** Opening DATA FOR ANALYSIS block **
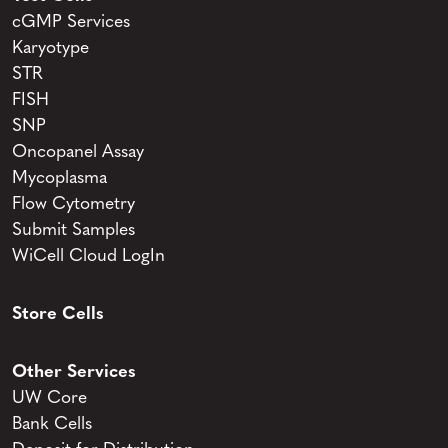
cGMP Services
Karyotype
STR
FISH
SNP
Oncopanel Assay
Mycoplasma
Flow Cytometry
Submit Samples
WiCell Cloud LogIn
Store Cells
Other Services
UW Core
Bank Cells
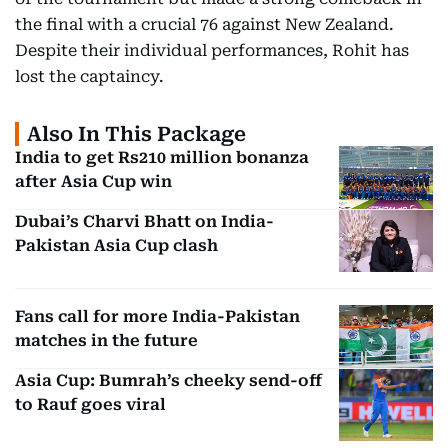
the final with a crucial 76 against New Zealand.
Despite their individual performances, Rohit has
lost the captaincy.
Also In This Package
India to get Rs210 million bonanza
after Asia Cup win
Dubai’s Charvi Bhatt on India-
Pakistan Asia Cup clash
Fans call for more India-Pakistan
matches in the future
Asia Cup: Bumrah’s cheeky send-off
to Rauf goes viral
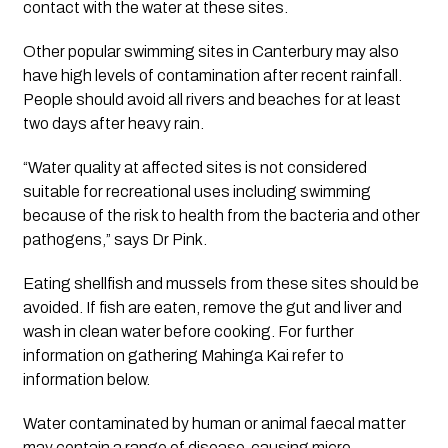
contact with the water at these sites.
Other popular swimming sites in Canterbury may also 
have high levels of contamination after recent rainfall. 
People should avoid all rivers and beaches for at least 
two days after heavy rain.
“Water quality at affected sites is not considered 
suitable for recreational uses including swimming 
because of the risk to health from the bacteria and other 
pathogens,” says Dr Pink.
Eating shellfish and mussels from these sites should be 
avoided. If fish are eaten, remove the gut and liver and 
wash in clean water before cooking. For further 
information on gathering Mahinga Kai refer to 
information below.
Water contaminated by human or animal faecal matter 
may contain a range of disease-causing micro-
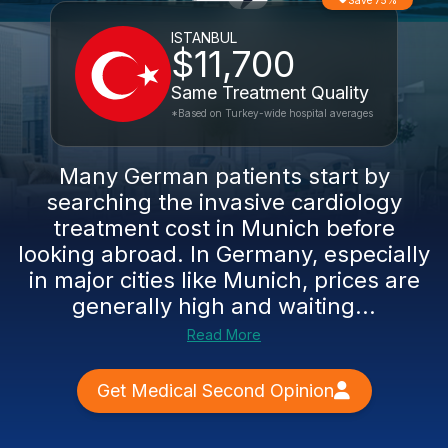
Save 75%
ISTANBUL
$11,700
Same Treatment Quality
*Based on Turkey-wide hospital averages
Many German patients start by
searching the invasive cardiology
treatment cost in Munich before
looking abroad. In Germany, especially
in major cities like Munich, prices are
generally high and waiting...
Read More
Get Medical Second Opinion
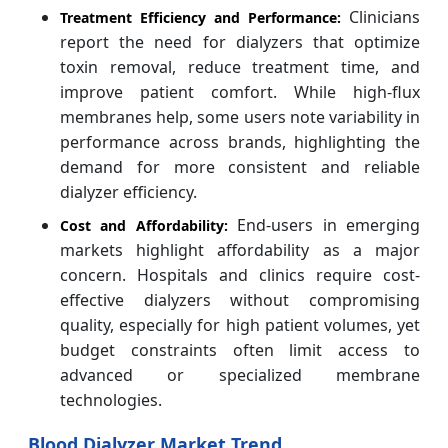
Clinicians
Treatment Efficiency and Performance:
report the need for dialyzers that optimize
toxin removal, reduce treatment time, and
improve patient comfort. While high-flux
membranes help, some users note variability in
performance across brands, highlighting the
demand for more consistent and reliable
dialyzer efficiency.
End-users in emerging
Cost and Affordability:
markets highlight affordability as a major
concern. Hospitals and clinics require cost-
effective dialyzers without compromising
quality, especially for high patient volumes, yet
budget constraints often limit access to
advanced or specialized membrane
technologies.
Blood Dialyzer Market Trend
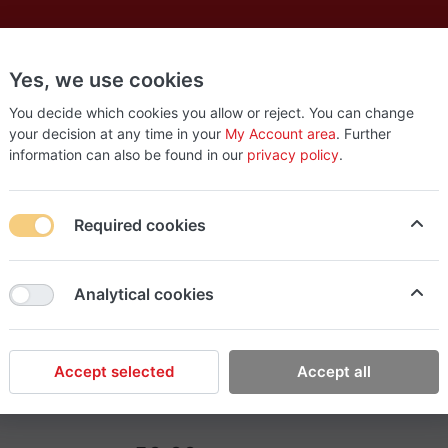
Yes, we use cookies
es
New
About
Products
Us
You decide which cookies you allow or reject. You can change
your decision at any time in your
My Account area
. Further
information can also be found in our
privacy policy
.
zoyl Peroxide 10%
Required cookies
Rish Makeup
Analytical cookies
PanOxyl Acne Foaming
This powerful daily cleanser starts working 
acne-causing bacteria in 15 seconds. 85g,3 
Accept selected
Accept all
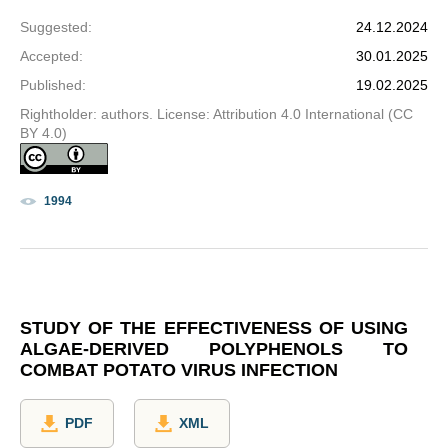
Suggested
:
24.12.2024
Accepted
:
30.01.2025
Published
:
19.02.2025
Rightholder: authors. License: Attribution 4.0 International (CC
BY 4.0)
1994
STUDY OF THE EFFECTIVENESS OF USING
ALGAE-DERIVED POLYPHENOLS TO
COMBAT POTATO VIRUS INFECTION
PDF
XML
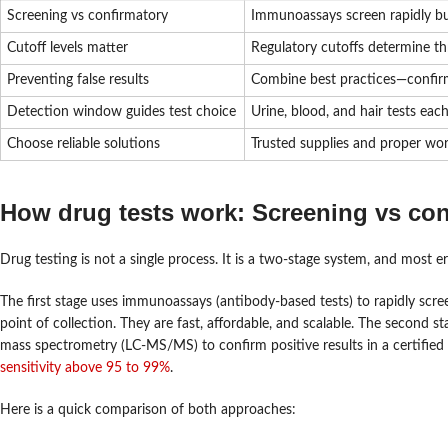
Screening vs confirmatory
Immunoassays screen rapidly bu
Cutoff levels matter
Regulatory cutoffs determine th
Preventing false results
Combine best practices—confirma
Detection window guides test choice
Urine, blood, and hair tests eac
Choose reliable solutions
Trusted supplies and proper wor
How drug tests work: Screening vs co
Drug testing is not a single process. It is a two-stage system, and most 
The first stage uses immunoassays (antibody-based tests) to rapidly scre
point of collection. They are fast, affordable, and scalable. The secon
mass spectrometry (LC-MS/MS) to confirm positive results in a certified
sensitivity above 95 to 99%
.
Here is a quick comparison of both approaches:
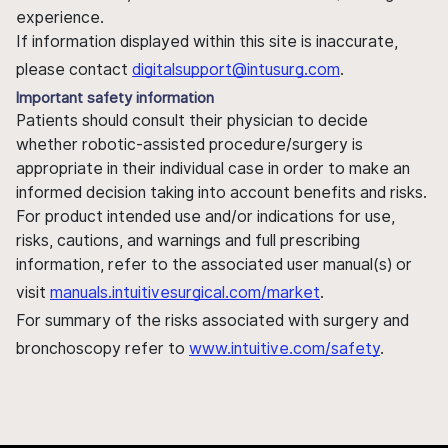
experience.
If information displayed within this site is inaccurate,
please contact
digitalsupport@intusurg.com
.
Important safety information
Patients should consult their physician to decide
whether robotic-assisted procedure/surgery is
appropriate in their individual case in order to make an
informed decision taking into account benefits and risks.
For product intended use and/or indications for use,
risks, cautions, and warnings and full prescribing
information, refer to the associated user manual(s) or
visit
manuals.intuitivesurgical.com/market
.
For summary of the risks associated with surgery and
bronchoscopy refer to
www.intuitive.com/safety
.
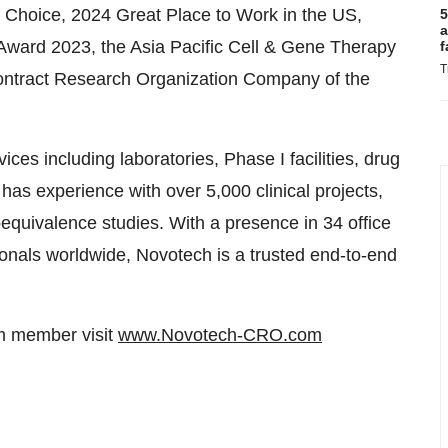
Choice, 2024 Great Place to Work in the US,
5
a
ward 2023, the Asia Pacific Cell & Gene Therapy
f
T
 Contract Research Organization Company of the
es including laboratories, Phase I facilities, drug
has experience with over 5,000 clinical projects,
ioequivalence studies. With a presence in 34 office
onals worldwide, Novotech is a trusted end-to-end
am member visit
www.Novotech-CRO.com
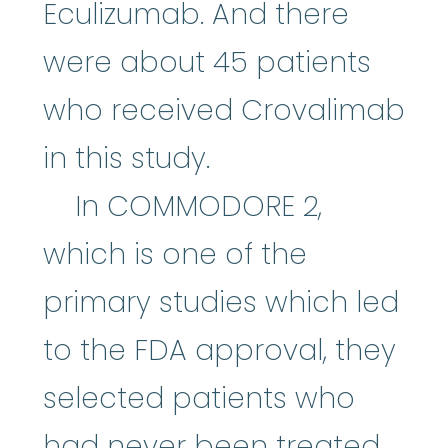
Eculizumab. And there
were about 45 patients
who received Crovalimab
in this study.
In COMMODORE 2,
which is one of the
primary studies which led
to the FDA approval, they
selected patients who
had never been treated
** Closing DATA FOR ANALYSIS block **
Count up the lines containing "levels" in the listing above, then write that number and stop.

2